* [WORK ORDER]: Exact copies of all the lines below are required, with the pictures omitted.

* [EXTRACTED RECORDS]:
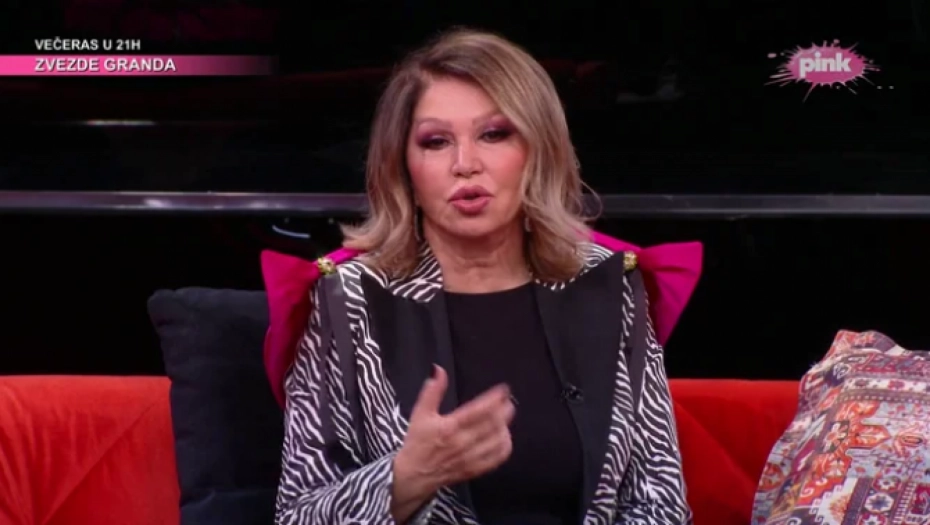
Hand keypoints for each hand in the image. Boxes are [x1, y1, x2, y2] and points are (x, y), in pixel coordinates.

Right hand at [391, 366, 514, 514]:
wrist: (413, 475)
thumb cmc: (417, 443)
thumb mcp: (420, 413)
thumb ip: (432, 391)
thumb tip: (439, 370)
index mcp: (449, 427)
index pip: (478, 410)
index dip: (494, 399)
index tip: (503, 390)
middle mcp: (462, 443)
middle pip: (492, 424)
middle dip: (504, 410)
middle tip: (508, 401)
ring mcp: (470, 458)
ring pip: (497, 441)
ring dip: (505, 427)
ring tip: (505, 417)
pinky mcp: (474, 470)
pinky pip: (496, 459)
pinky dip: (504, 447)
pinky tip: (504, 438)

* [SOLVED PROBLEM]:
Hand keypoints for each hand in the image. Boxes are [x1, y1, x2, y2] and points are (x, y), in pixel coordinates.

Right hand at [391, 366, 514, 514]:
wrist: (413, 475)
thumb cmc: (417, 443)
thumb mcp: (420, 413)
thumb ip: (432, 391)
thumb tip: (439, 370)
index mcp: (449, 427)
index pip: (478, 410)
index dip: (494, 399)
index tip: (503, 390)
middle mcp: (462, 443)
middle pip: (492, 424)
middle dip: (504, 410)
middle tip: (508, 401)
ring mcp: (470, 458)
ring pip: (497, 441)
ring dip: (505, 427)
ring tip: (505, 417)
pinky mcp: (474, 470)
pinky pip: (496, 459)
pinky dip: (504, 447)
pinky tip: (504, 438)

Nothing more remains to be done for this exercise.